====== Excerpted passage ======

Changes in the expression of GH proteins by AP cells does not vary significantly with the stage of the cycle (Childs et al. 2000). In this study, the counts showed 36% GH cells in diestrus and 41% in proestrus. These data agree with those from previous studies (Childs et al. 2000). Thus, the 12 percentage-point increase in leptin expression from diestrus to proestrus could be accounted for by the increase in the subset of AP cells that express GH and leptin proteins. LH- or FSH-protein-bearing cells also do not change after diestrus (Childs et al. 1987,1992a,b), and their expression of leptin also remains at 6-8% of the population.

In male rats or cycling female rats, adding the percentages of leptin cells that contain each hormone brings the values to between 87 and 103% of leptin-bearing cells. One must recognize, however, that in cycling female rats, 50-70% of gonadotropes are bihormonal (Childs et al. 1987,1994a). Furthermore, in both males and cycling females, 30-60% of GH cells coexpress one of the gonadotropins (Childs et al. 1994a). Thus, leptin could be produced by cells that also produce gonadotropins and/or GH.

Overlap in storage may also apply to the populations from lactating or pregnant rats in which adding the percentages brings the total to 130% or 156% of leptin-bearing cells. Overlap in storage of gonadotropins with or without GH has not yet been studied or described for these experimental groups; however, other ‘stimulated states’ such as castration show an increase in the proportion of bihormonal gonadotropes to nearly 100% of gonadotropes (Childs 1995,2006).

Leptin production by somatogonadotropes might help explain the plasticity evident during pregnancy, especially if the shift reflects a reduction in GH expression by this subset. Future studies of GH expression after pregnancy are needed to learn more about this phenomenon. The average percentages of GH cells in pregnant rat cultures are not lower than those normally seen in diestrous female rats.

====== Source information ======

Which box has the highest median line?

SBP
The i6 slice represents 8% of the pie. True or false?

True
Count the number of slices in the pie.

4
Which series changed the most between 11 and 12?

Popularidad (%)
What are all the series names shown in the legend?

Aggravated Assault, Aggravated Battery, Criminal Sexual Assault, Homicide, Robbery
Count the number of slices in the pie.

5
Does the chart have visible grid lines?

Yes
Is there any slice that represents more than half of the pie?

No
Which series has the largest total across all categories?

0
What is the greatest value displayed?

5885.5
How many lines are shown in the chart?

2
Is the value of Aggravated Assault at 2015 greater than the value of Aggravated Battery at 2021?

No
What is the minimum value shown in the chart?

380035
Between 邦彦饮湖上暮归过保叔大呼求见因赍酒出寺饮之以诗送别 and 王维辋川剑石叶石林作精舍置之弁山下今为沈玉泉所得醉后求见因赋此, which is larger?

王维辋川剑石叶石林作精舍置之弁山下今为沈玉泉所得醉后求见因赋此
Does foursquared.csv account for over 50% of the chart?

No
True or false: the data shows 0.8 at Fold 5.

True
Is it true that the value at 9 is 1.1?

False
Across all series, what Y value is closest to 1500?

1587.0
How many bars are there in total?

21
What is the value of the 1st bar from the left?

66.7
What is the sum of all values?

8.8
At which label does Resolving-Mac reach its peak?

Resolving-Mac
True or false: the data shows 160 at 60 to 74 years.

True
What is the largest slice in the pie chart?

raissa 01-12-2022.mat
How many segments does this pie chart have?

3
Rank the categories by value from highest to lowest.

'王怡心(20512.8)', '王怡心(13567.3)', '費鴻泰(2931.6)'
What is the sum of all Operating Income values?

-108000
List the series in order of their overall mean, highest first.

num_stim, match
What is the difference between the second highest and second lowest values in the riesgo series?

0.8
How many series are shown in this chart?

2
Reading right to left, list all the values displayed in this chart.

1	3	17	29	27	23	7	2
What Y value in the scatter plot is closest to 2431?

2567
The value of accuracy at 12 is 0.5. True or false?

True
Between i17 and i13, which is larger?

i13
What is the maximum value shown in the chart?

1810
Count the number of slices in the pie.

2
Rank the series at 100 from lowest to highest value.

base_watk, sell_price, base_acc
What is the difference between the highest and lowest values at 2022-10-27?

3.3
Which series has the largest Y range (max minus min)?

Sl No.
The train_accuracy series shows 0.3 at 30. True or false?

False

======

*Problem to work on*.
From the passage on leptin in pituitary cells, extract the text word for word, starting with "Overlap in storage may" and going on through "diestrous female rats.". The items come from a different source than the passage on leptin in pituitary cells.

*Answer section*.
Overlap in storage may also apply to the populations from lactating or pregnant rats in which adding the percentages brings the total to 130% or 156% of leptin-bearing cells. Overlap in storage of gonadotropins with or without GH has not yet been studied or described for these experimental groups; however, other ‘stimulated states’ such as castration show an increase in the proportion of bihormonal gonadotropes to nearly 100% of gonadotropes (Childs 1995,2006).

Leptin production by somatogonadotropes might help explain the plasticity evident during pregnancy, especially if the shift reflects a reduction in GH expression by this subset. Future studies of GH expression after pregnancy are needed to learn more about this phenomenon. The average percentages of GH cells in pregnant rat cultures are not lower than those normally seen in diestrous female rats.